Task item:
Exactly as given, reproduce the records in full.

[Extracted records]
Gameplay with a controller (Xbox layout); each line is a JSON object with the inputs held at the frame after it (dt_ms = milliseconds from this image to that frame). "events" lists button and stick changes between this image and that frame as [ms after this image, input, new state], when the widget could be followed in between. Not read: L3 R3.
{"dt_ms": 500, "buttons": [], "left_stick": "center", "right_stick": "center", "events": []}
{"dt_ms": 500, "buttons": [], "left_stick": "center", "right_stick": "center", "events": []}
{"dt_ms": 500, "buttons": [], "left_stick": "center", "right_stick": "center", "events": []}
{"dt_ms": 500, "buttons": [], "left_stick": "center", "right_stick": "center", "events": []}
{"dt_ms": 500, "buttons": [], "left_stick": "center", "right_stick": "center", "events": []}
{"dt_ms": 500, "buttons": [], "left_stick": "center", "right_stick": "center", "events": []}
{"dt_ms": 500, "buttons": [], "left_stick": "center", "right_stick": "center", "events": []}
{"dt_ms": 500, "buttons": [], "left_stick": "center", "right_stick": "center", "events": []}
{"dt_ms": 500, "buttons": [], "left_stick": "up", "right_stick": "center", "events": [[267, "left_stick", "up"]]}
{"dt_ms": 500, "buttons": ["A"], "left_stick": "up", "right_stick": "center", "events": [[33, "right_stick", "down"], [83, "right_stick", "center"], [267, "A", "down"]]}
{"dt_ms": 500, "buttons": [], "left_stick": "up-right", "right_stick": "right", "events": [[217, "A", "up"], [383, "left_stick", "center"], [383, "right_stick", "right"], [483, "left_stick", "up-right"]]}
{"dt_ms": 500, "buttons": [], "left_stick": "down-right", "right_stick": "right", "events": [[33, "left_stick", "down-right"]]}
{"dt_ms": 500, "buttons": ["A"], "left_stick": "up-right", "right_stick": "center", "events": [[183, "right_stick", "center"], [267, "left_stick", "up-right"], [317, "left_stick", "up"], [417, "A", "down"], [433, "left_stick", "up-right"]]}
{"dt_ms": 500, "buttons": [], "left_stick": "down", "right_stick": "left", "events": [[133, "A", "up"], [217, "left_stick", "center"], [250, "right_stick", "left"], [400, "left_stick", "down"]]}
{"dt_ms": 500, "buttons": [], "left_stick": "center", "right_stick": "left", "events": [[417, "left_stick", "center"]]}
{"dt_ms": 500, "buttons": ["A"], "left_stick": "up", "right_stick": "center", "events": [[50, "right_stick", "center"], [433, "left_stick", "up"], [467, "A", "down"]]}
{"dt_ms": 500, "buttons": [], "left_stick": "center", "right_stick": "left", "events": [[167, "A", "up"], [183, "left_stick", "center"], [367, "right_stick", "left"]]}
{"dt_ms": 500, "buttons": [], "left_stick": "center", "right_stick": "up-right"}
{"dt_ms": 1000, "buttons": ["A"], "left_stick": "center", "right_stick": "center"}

Your solution:
Gameplay with a controller (Xbox layout); each line is a JSON object with the inputs held at the frame after it (dt_ms = milliseconds from this image to that frame). "events" lists button and stick changes between this image and that frame as [ms after this image, input, new state], when the widget could be followed in between. Not read: L3 R3.
{"dt_ms": 500, "buttons": [], "left_stick": "center", "right_stick": "center", "events": []}
{"dt_ms": 500, "buttons": [], "left_stick": "center", "right_stick": "center", "events": []}
{"dt_ms": 500, "buttons": [], "left_stick": "center", "right_stick": "center", "events": []}
{"dt_ms": 500, "buttons": [], "left_stick": "center", "right_stick": "center", "events": []}
{"dt_ms": 500, "buttons": [], "left_stick": "center", "right_stick": "center", "events": []}
{"dt_ms": 500, "buttons": [], "left_stick": "center", "right_stick": "center", "events": []}
{"dt_ms": 500, "buttons": [], "left_stick": "center", "right_stick": "center", "events": []}
{"dt_ms": 500, "buttons": [], "left_stick": "center", "right_stick": "center", "events": []}
{"dt_ms": 500, "buttons": [], "left_stick": "up", "right_stick": "center", "events": [[267, "left_stick", "up"]]}
{"dt_ms": 500, "buttons": ["A"], "left_stick": "up", "right_stick": "center", "events": [[33, "right_stick", "down"], [83, "right_stick", "center"], [267, "A", "down"]]}
{"dt_ms": 500, "buttons": [], "left_stick": "up-right", "right_stick": "right", "events": [[217, "A", "up"], [383, "left_stick", "center"], [383, "right_stick", "right"], [483, "left_stick", "up-right"]]}
{"dt_ms": 500, "buttons": [], "left_stick": "down-right", "right_stick": "right", "events": [[33, "left_stick", "down-right"]]}
{"dt_ms": 500, "buttons": ["A"], "left_stick": "up-right", "right_stick": "center", "events": [[183, "right_stick", "center"], [267, "left_stick", "up-right"], [317, "left_stick", "up"], [417, "A", "down"], [433, "left_stick", "up-right"]]}
{"dt_ms": 500, "buttons": [], "left_stick": "down", "right_stick": "left", "events": [[133, "A", "up"], [217, "left_stick", "center"], [250, "right_stick", "left"], [400, "left_stick", "down"]]}
{"dt_ms": 500, "buttons": [], "left_stick": "center", "right_stick": "left", "events": [[417, "left_stick", "center"]]}
{"dt_ms": 500, "buttons": ["A"], "left_stick": "up", "right_stick": "center", "events": [[50, "right_stick", "center"], [433, "left_stick", "up"], [467, "A", "down"]]}
{"dt_ms": 500, "buttons": [], "left_stick": "center", "right_stick": "left", "events": [[167, "A", "up"], [183, "left_stick", "center"], [367, "right_stick", "left"]]}
{"dt_ms": 500, "buttons": [], "left_stick": "center", "right_stick": "up-right"}
{"dt_ms": 1000, "buttons": ["A"], "left_stick": "center", "right_stick": "center"}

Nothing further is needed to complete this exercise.